Guess what I found out today? After 6 IVFs and God knows how many times someone has looked into my uterus – Dr. Schoolcraft found scar tissue from a previous D&C – most likely when I was 31 years old and had a blighted ovum. All this time and no one ever said a word about it. Lest you think this might be the result of my last D&C – that is highly unlikely as my RE did suction only. Dr. Schoolcraft suggested that any embryo trying to inplant in this area of my uterus would struggle. I’ll be getting surgery to remove the scar tissue soon – probably back in Atlanta. He also agreed that microarray (genetic testing on the embryo) would be my best shot. He figures that I have an 80% probability of finding a normal embryo….so we are doing it. Forget the IUI – I’m going to wait for my next period (most likely February 27) and then resume estrogen patches 15 days later. I’ll get a period in late March and an egg retrieval around April 8-10th (approximate). There will be other decisions once we know how many eggs we get – but for now we are planning to flash freeze them either at day 3 or day 5. I’ll do a frozen embryo transfer a few months later and then hope, hope, hope.
The bad news is that I had 8 resting follicles (these are the follicles that show up in your ovaries at the beginning of your cycle and serve as a predictor of how many eggs will be retrieved) – this is down from 15 in August. You see – just a few months at the age of 40 can send you off a cliff. Who knows how many I’ll have next month – could go back up but unlikely. Dr. Schoolcraft said that a resting follicle count of 8 will likely correspond plus or minus 2 to my results at retrieval. If I had 10 eggs…mature and fertilized – I’d be the happiest girl in the world. I’m not sure that resting follicles are that predictive in everyone – but they have been for me.
I’m not going to think about the cost – I have a loan for the entire amount ready and waiting for me to access it. This is far more important than anything in our lives right now so its cost is irrelevant for me. One thing that was repeated over and over again – “your eggs are 40 years old”. I get it….time is literally running out. I don’t have a year to make more mistakes – I have months…
I’ll post more later – for now a much needed massage is waiting.
I just realized the story of 4 has been told.
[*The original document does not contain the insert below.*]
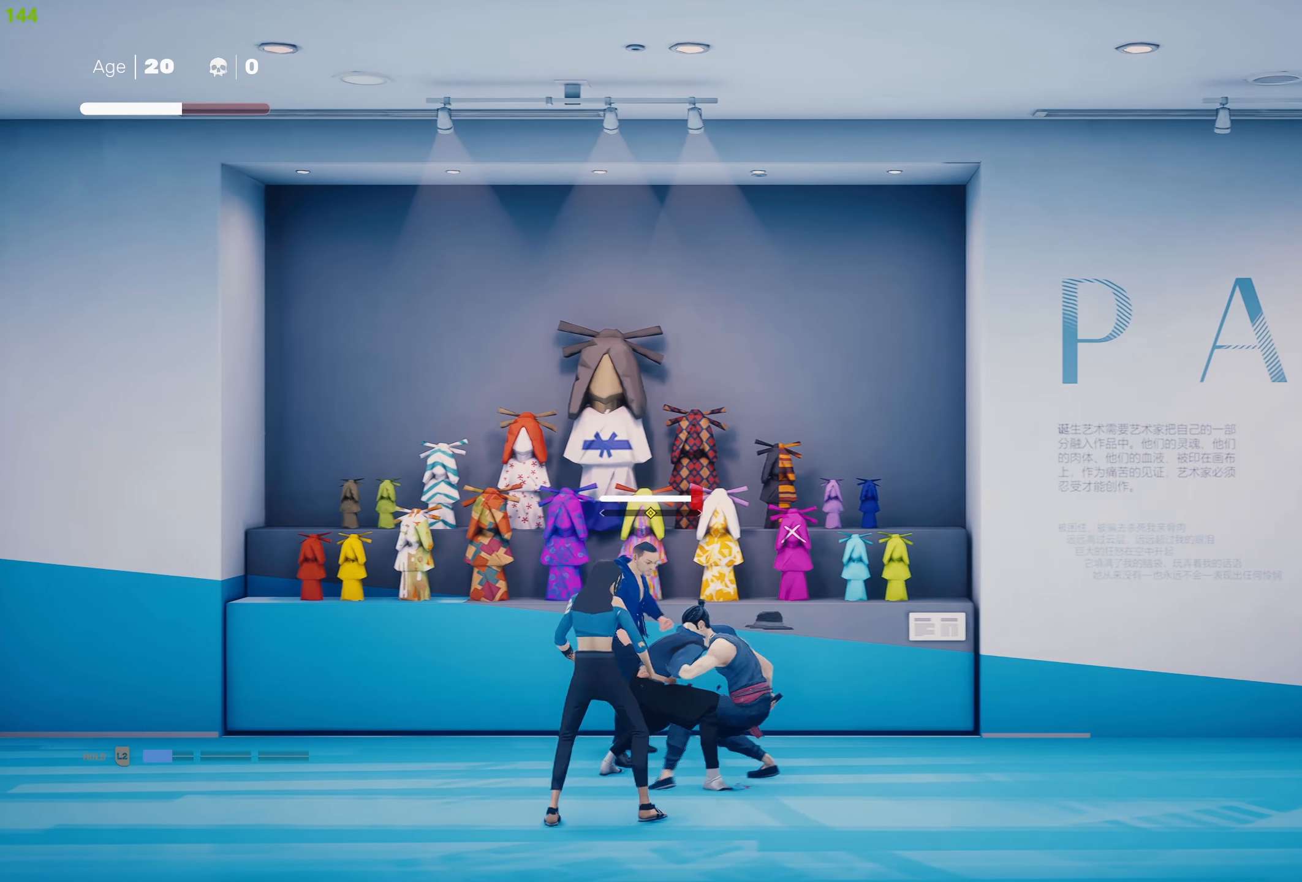
Gameplay with a controller (PlayStation layout); each line is a JSON object with the inputs held at the frame after it. "events" lists button and stick changes between this image and that frame as [ms after this image, input, new state], when the widget could be followed in between.
{"buttons": [], "left_stick": "center", "right_stick": "center", "events": [[16, "TRIANGLE", "up"], [83, "TRIANGLE", "down"], [183, "TRIANGLE", "up"], [233, "TRIANGLE", "down"], [350, "TRIANGLE", "up"], [400, "TRIANGLE", "down"], [500, "TRIANGLE", "up"]]}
Tomorrow I will elaborate on 5 and 6 – get them out of the way so we can focus on 7 and 8. Yes, I’m planning on doing 2 back to back with the hope of having 1 or 2 normals. Will do CGH. “What is that?” asks the member of the public…..google it, I say.
I know I said I’d give the topic of my uterus, vagina and ovaries a rest for 2 weeks but damn if that isn’t hard! I want to talk about them! A lot!
oh right….I was wrong! I might do micro array and not CGH. Again, google it if you really want to know. For slackers – it is a way to find out if the embryo that IVF has created has normal chromosomes. This greatly improves the chances of pregnancy – especially in “geriatric” mothers to be.